### EXERCISES
A – Answer these questions from the excerpt about the executions, one per line:
(i) On what date were Jabar, Kumar and Chandran scheduled to be hanged?
(ii) What Buddhist name was Kumar given?
(iii) What was to be done with Kumar's ashes?
B – Write out the part of the excerpt about the executions starting with "With the dismissal" and going on through "to life imprisonment.".

### DOCUMENT EXCERPT

With the dismissal of his appeal, Jabar effectively lost his final bid to escape the gallows, and soon after, a third death warrant was given and Jabar was scheduled to be put to death on 28 April 1995, which coincided with the tenth death anniversary of Samynathan, and at the same time, both Kumar Nadison and Chandran Gangatharan were due to hang on the same date as Jabar. Amnesty International, having received news of the upcoming triple executions, appealed to the Singapore government to stay their executions and commute their death sentences to life imprisonment.

==Executions of the trio==
During the time while Jabar Kadermastan was appealing against his sentence, the remaining two murderers, Chandran Gangatharan and Kumar Nadison, remained on death row awaiting their executions, and they did not file any additional appeals with regards to their case, even after their execution date had been set.

One of the death row perpetrators, Kumar, gained media attention in a different manner compared to Jabar after the hanging. During his incarceration on death row, Kumar gradually became devoted to Buddhism since 1993, and he also showed remorse for murdering Samynathan back in 1985. A senior monk of Poh Toh Si Temple, who often held Buddhist sessions in Changi Prison, stated that Kumar spent his time on death row to study Buddhism and in 1994, a year before he was scheduled to hang, Kumar expressed his wish to be ordained as a monk. The monks of the temple were eventually granted permission to conduct the rites, and Kumar was thus converted as a monk inside prison, and he was believed to be the first prisoner to be ordained as a monk while on death row. It was also reported that after he became a monk, Kumar, who was given a Buddhist name "Dao Ren" (道忍 Dào Rěn), refrained from eating meat, and he turned to vegetarian food, eating one meal per day. As Kumar's daily prison meals were the same as the other inmates, Kumar was allowed to give away all the meat included in his food and he would keep the vegetarian ones for himself.

On the Friday morning of 28 April 1995, the three murderers - Kumar Nadison, Jabar Kadermastan and Chandran Gangatharan - were hanged in Changi Prison. After the executions, Kumar was given a funeral in accordance to Buddhist rites, and Kumar's family, including his elderly mother and relatives, attended the funeral and they did not object to Kumar's decision to become a monk. The monks arranged for Kumar to be cremated after the funeral wake, and his ashes would be scattered in the sea. Amnesty International also confirmed in May 1995 that the trio were put to death as scheduled in their death warrants.

### ENTRIES SUPPLIED
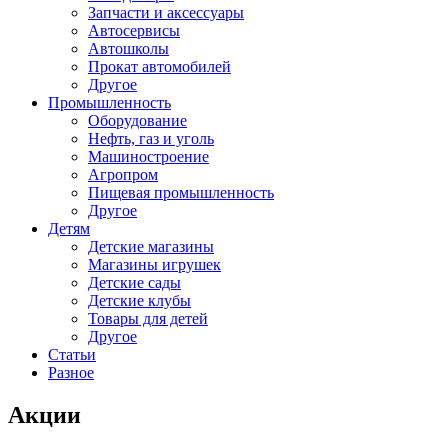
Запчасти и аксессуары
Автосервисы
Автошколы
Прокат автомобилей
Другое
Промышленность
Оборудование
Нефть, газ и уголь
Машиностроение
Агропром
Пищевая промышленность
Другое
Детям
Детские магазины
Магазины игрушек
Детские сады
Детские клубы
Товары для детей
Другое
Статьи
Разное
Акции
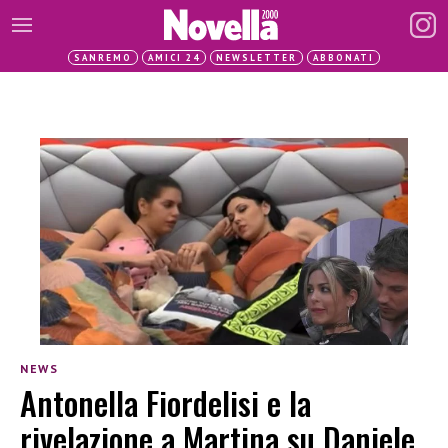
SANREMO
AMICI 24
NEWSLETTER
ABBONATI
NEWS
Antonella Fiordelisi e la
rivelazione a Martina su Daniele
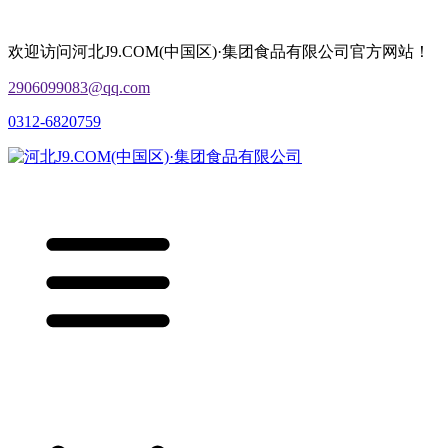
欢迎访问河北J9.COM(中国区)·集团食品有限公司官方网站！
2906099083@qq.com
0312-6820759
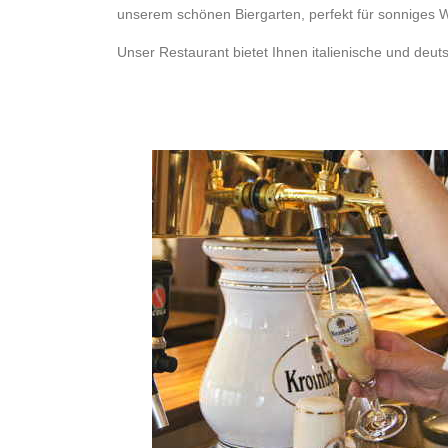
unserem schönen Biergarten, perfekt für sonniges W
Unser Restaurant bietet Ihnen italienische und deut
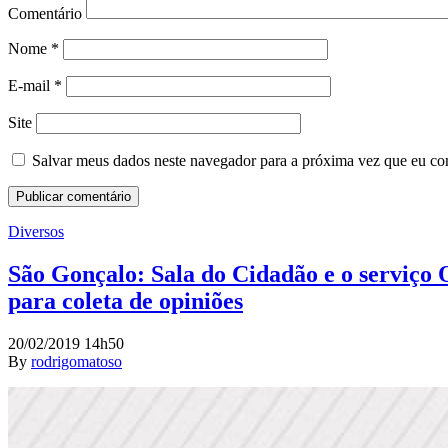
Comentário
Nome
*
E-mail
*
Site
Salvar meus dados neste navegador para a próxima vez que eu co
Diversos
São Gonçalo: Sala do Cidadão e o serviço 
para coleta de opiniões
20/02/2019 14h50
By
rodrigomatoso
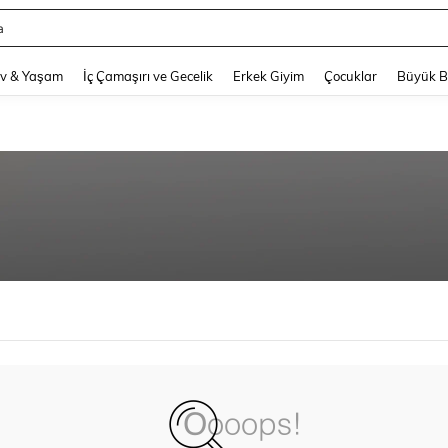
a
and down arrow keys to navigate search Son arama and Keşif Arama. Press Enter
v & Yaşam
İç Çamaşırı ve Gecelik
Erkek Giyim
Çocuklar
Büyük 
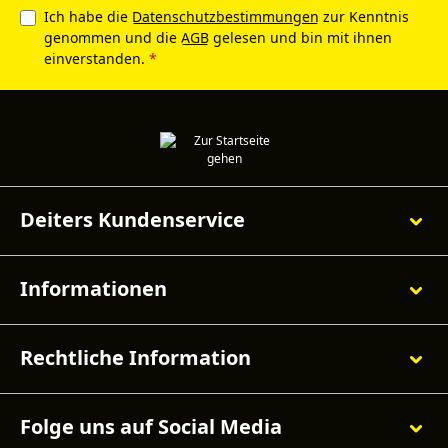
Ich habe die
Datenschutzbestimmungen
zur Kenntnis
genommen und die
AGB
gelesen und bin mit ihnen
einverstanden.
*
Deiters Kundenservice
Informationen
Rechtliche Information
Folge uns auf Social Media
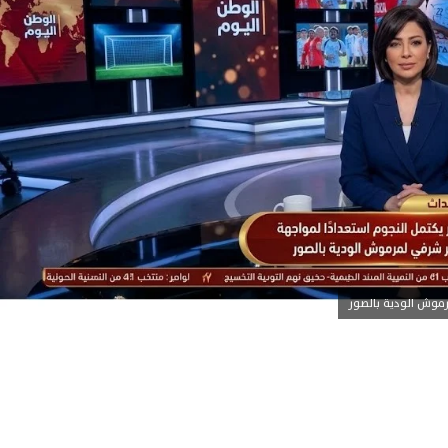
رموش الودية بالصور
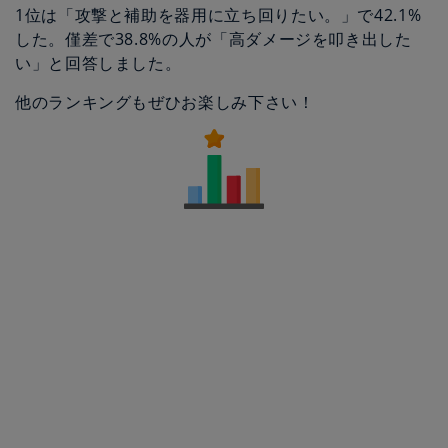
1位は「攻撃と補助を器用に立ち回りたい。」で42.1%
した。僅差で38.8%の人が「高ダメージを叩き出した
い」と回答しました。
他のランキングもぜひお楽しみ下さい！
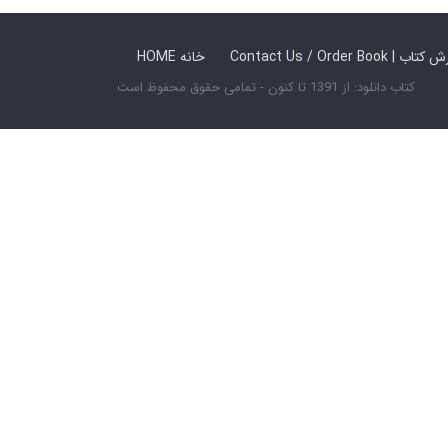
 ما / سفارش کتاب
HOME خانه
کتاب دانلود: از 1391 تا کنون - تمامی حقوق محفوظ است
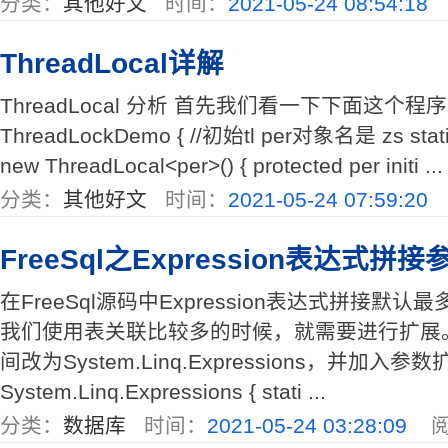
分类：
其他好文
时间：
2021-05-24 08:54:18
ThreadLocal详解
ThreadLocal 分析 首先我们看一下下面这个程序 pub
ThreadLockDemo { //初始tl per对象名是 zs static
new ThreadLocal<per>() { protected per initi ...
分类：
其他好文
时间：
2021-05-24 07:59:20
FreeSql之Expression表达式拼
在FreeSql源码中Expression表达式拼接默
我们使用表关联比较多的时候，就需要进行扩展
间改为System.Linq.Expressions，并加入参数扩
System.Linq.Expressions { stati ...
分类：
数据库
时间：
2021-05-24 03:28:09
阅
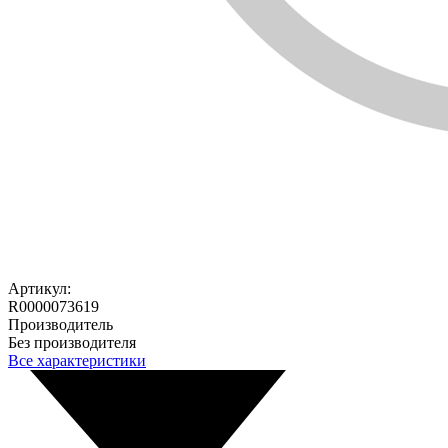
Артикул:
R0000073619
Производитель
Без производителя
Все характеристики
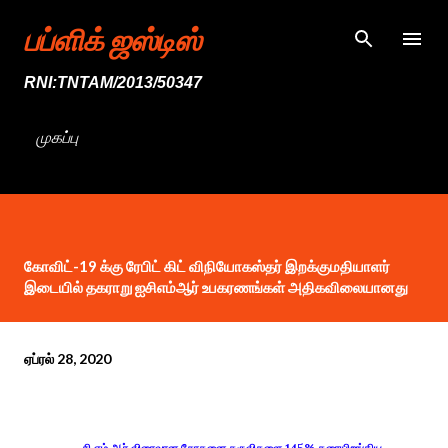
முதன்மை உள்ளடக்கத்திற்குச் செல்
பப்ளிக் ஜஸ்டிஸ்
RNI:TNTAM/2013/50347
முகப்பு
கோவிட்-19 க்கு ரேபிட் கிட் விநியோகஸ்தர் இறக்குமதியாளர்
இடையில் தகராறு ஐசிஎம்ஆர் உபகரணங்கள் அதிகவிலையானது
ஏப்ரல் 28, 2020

### ANSWERS TO THE EXERCISES
A –
(i) 28 April 1995
(ii) "Dao Ren" (道忍 Dào Rěn)
(iii) They would be scattered in the sea.

B –
With the dismissal of his appeal, Jabar effectively lost his final bid to escape the gallows, and soon after, a third death warrant was given and Jabar was scheduled to be put to death on 28 April 1995, which coincided with the tenth death anniversary of Samynathan, and at the same time, both Kumar Nadison and Chandran Gangatharan were due to hang on the same date as Jabar. Amnesty International, having received news of the upcoming triple executions, appealed to the Singapore government to stay their executions and commute their death sentences to life imprisonment.